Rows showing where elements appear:
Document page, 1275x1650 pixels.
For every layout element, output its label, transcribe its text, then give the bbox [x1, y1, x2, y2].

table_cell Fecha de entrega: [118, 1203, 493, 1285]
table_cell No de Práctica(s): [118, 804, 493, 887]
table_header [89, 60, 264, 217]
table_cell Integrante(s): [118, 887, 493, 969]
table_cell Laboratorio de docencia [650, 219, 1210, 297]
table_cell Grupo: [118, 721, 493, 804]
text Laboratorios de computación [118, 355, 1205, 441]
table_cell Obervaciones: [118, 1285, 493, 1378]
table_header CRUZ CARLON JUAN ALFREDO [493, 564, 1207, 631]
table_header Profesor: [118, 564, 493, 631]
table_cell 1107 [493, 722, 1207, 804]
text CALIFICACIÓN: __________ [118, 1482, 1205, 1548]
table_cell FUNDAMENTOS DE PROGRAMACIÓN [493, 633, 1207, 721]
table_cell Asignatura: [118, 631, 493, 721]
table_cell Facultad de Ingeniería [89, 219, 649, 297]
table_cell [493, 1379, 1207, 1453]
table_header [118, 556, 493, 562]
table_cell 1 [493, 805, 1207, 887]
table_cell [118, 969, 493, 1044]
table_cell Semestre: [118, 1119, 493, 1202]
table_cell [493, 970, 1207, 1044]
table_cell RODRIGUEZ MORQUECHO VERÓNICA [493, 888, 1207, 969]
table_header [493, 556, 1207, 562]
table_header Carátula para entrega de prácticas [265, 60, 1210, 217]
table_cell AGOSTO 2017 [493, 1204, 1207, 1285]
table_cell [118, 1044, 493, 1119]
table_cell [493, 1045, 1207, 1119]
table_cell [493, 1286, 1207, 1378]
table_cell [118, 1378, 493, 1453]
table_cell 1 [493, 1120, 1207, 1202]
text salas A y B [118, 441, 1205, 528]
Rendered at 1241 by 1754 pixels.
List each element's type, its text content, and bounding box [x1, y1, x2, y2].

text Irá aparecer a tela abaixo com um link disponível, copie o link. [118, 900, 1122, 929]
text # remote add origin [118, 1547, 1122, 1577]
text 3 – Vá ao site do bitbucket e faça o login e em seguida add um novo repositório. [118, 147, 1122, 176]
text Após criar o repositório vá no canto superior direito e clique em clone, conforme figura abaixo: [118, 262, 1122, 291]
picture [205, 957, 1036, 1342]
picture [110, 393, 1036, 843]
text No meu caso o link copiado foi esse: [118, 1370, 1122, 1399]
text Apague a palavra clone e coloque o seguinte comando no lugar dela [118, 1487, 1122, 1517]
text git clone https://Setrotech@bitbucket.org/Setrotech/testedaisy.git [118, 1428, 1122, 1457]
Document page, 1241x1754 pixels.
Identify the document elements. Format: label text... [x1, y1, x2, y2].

• The task:
Copy all of the rows above word for word.

• Written answer:
Document page, 1275x1650 pixels.
For every layout element, output its label, transcribe its text, then give the bbox [x1, y1, x2, y2].

table_cell Fecha de entrega: [118, 1203, 493, 1285]
table_cell No de Práctica(s): [118, 804, 493, 887]
table_header [89, 60, 264, 217]
table_cell Integrante(s): [118, 887, 493, 969]
table_cell Laboratorio de docencia [650, 219, 1210, 297]
table_cell Grupo: [118, 721, 493, 804]
text Laboratorios de computación [118, 355, 1205, 441]
table_cell Obervaciones: [118, 1285, 493, 1378]
table_header CRUZ CARLON JUAN ALFREDO [493, 564, 1207, 631]
table_header Profesor: [118, 564, 493, 631]
table_cell 1107 [493, 722, 1207, 804]
text CALIFICACIÓN: __________ [118, 1482, 1205, 1548]
table_cell FUNDAMENTOS DE PROGRAMACIÓN [493, 633, 1207, 721]
table_cell Asignatura: [118, 631, 493, 721]
table_cell Facultad de Ingeniería [89, 219, 649, 297]
table_cell [493, 1379, 1207, 1453]
table_header [118, 556, 493, 562]
table_cell 1 [493, 805, 1207, 887]
table_cell [118, 969, 493, 1044]
table_cell Semestre: [118, 1119, 493, 1202]
table_cell [493, 970, 1207, 1044]
table_cell RODRIGUEZ MORQUECHO VERÓNICA [493, 888, 1207, 969]
table_header [493, 556, 1207, 562]
table_header Carátula para entrega de prácticas [265, 60, 1210, 217]
table_cell AGOSTO 2017 [493, 1204, 1207, 1285]
table_cell [118, 1044, 493, 1119]
table_cell [493, 1045, 1207, 1119]
table_cell [493, 1286, 1207, 1378]
table_cell [118, 1378, 493, 1453]
table_cell 1 [493, 1120, 1207, 1202]
text salas A y B [118, 441, 1205, 528]
Rendered at 1241 by 1754 pixels.
List each element's type, its text content, and bounding box [x1, y1, x2, y2].

text Irá aparecer a tela abaixo com um link disponível, copie o link. [118, 900, 1122, 929]
text # remote add origin [118, 1547, 1122, 1577]
text 3 – Vá ao site do bitbucket e faça o login e em seguida add um novo repositório. [118, 147, 1122, 176]
text Após criar o repositório vá no canto superior direito e clique em clone, conforme figura abaixo: [118, 262, 1122, 291]
picture [205, 957, 1036, 1342]
picture [110, 393, 1036, 843]
text No meu caso o link copiado foi esse: [118, 1370, 1122, 1399]
text Apague a palavra clone e coloque o seguinte comando no lugar dela [118, 1487, 1122, 1517]
text git clone https://Setrotech@bitbucket.org/Setrotech/testedaisy.git [118, 1428, 1122, 1457]
Document page, 1241x1754 pixels.
Identify the document elements. Format: label text... [x1, y1, x2, y2].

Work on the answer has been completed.